━━ Haber
07 Nisan 2000 21:00

Kocaeli emekçileri kararlı:

   'Hayatı durduracağız'

Paylaş
Kocaeli emekçileri kararlı:
   'Hayatı durduracağız'
Jülide Kalıç
"Sosyal Devlete Sahip Çık" yürüyüşünü Ankara'da noktalayan Kocaeli Sendikalar Bİrliği'ne bağlı sendikaların yöneticileri, Kocaelili işçi ve emekçilerin, özelleştirmeye, işten atmaya, sendikasızlaştırmaya ve fabrikalarının kapatılmasına karşı olan tepkilerini Meclis'e ilettiler.
Yürüyüş sonrası Güven Park'ta öğle yemeği yerken görüştüğümüz sendikacılar, ülkenin talan edilmesine karşı olduklarını dile getirerek, Meclis'e ilettikleri taleplerinin dikkate alınmaması durumunda üretimden gelen güçlerini kullanacaklarını söylediler.
Petrol-İş Kocaeli Şube İdare Sekreteri Bülent Yıldız, yürüyüşlerinin amacının, emekçinin sesine kulağını tıkamış olan Meclis'e taleplerini iletmek olduğunu dile getirdi. Kocaeli'deki depremzedelerle ilgilenilmediğini, kalıcı konut yapılması gerekirken, prefabrik evler inşa edildiğini belirten Yıldız, emekçilere yüzde 25 oranında ücret artışı dayatıldığını söyledi. Petrol-İş'in önündeki en önemli engelin özelleştirme olduğunu, bu sorunun mutlaka aşılması gerektiğini vurgulayan Yıldız, KİT'lerin Kurumlar Vergisi ödediğini, satıldıkları takdirde devletin bu vergiyi alamayacağını belirterek, kâr eden bir kurumun devletin elinden neden çıkarıldığını anlayamadıklarını ifade etti.
━━━━
Verilen görev 1 => Kocaeli emekçileri haberine göre Kocaelili işçi ve emekçilerin tepki gösterdiği şeyleri sırala.
Verilen görev 2 => Kocaeli emekçilerinin Ankara yürüyüşünü anlatan haberi kaldığı yerden sürdür.
Bu listenin haberle bir bağı yoktur, ayrı bir malzemedir.
━━ Veri satırları
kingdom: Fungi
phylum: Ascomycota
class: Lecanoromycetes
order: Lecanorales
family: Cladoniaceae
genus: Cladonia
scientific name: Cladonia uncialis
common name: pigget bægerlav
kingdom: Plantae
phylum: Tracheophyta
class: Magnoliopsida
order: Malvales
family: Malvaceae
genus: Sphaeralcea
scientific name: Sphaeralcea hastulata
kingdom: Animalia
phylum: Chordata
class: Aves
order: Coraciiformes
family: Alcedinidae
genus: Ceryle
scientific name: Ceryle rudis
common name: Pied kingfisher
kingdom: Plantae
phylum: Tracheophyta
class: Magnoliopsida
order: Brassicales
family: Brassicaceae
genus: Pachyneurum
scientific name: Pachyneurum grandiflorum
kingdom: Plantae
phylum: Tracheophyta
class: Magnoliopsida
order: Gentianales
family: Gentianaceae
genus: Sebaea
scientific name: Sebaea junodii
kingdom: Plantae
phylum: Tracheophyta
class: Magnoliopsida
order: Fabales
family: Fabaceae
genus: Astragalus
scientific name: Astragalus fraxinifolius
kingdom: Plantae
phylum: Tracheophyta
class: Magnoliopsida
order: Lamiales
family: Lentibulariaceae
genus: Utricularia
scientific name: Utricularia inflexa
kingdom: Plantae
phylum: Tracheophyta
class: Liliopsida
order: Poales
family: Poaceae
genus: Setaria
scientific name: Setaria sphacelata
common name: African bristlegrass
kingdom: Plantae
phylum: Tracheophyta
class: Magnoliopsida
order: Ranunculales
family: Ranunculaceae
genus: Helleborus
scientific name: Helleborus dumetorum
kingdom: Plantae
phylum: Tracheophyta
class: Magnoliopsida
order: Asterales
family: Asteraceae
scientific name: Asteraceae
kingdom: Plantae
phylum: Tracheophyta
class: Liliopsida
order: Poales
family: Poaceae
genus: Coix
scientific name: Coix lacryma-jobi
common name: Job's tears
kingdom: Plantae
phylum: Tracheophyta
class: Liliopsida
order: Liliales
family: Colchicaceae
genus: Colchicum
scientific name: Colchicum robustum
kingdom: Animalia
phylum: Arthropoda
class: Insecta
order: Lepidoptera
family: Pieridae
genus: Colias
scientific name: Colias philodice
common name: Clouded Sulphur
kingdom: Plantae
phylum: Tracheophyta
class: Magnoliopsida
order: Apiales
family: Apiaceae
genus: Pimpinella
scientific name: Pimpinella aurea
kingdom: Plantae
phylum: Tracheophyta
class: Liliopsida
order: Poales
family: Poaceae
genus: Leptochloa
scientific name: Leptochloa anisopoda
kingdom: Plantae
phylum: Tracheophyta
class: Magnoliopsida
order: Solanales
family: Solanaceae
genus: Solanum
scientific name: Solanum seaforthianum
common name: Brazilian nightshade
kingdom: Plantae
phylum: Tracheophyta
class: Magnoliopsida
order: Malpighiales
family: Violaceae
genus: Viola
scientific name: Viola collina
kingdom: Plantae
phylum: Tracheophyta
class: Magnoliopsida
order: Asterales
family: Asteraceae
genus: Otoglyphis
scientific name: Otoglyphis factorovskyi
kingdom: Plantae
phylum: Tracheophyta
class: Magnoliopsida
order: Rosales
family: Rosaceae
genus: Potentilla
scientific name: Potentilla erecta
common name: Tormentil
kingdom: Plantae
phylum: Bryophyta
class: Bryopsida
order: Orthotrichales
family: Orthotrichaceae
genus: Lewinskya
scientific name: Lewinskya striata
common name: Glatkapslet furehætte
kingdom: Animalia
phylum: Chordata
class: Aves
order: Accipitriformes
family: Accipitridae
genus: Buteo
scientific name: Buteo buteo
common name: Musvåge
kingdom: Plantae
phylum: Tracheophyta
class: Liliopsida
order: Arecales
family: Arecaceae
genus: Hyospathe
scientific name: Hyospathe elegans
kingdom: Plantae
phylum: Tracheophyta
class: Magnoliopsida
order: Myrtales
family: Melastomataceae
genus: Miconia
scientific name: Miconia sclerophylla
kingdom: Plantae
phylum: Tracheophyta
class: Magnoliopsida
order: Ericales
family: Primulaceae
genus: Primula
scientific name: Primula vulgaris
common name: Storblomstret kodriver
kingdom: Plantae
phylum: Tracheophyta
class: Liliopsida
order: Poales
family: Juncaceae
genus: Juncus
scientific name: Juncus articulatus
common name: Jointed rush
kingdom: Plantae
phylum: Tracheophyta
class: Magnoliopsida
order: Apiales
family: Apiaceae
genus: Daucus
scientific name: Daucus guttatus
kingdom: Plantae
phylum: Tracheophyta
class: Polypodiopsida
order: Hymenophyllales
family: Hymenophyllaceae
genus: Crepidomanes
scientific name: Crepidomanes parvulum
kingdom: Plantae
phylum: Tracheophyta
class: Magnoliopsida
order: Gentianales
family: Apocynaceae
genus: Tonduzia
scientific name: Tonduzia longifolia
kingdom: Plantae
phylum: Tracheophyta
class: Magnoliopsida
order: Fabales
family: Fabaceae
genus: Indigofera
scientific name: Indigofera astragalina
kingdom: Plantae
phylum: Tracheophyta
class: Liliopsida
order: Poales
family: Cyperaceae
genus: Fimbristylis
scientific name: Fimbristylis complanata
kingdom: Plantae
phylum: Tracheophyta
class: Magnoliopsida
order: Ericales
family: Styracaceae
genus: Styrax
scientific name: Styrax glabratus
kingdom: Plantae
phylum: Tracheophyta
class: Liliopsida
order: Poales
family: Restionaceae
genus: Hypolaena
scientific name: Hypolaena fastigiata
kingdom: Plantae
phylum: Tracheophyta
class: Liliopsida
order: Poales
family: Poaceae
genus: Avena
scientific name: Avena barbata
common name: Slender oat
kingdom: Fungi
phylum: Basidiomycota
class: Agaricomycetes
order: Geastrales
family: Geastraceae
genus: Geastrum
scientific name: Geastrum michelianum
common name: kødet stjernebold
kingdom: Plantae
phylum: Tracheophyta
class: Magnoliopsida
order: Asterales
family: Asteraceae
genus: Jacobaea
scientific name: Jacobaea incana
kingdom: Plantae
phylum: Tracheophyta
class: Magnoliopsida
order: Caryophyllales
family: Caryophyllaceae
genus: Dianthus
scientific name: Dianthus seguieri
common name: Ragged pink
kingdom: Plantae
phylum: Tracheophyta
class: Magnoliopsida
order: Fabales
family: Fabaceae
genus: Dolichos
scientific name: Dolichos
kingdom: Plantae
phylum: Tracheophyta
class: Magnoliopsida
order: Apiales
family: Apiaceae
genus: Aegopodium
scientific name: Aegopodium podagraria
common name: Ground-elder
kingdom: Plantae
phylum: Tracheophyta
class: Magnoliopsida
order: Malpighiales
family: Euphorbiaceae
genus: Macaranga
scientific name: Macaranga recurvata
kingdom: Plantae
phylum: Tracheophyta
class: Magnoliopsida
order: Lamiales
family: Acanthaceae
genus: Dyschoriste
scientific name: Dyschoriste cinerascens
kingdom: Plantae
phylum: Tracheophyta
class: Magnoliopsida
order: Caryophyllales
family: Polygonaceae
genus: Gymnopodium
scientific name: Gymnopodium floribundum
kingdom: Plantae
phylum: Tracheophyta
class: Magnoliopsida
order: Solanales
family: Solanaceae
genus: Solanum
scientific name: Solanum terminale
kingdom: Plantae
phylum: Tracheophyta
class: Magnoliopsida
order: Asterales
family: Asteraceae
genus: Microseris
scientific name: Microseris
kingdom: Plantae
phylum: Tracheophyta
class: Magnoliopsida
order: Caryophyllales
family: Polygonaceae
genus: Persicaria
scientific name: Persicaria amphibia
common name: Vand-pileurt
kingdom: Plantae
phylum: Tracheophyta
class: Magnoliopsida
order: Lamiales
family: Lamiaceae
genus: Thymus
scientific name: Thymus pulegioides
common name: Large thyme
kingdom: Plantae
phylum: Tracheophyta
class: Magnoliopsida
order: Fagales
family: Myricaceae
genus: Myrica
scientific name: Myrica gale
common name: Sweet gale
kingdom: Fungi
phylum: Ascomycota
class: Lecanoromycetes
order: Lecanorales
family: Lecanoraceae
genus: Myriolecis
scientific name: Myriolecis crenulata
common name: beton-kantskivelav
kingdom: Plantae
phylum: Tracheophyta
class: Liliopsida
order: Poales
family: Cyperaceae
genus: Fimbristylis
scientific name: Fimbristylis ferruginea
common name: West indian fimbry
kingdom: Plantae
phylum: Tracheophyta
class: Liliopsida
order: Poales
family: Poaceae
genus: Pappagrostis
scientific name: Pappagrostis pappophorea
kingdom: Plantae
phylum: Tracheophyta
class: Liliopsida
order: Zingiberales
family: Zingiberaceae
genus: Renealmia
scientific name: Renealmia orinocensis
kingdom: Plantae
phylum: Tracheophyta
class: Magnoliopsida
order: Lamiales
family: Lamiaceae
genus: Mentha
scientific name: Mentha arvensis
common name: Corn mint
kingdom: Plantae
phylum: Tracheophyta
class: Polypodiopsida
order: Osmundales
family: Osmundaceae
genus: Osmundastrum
━━━━
Yazılı yanıt 1 => Özelleştirme, işten atma, sendikasızlaştırma ve fabrikalarının kapatılması.

Yazılı yanıt 2 =>
Sendikalardan kurtulmak
Özelleştirmenin diğer bir adının sendikasızlaştırma olduğuna, şu ana kadar yapılan özelleştirmeler ile işçi sayısının yarı yarıya düştüğüne dikkat çeken Lastik-İş Kocaeli Şube İdari Sekreteri Hasan Hüseyin Çakar ise, hükümetin amacının sadece fabikaları satmak değil, sendikalardan da kurtulmak olduğunu dile getirdi. Çakar, sendikasızlaştırmanın özel sektörde taşeronla yapıldığını, örneğin kendi sektörlerinde taşeron olmasa sendikalarındaki üye sayısının beş bine yakın olacağını söyledi. Depremle ilgili sorunları da dile getirmek istediklerini belirten Çakar, depremde eşini ve çocuğunu kaybettiğini söyleyerek, "Ancak bunlar bir tarafa fabrikada üyeler bizden bir şeyler bekliyor" dedi.
Lastik işçilerinin toplusözleşme görüşmelerinin sürdüğünü ve yüzde 25'in dayatıldığını ifade eden Çakar, "Ben IMF dayatmalarıyla mı sözleşme yapacağım?" diyerek, ücretlerini IMF'nin belirlemesini asla kabul etmeyeceklerini söyledi. İzmit'de çok büyük bir miting yaptıklarını, ama Meclis'in bir şey duymadığını, özelleştirmelerin devam ettiğini dile getiren Çakar, tepkilerinin dikkate alınmadığından yakındı. Çakar, işçilerin güçlerini birleştirerek özelleştirme ve sendikasızlaştırmaya karşı durmaları gerektiğini vurguladı.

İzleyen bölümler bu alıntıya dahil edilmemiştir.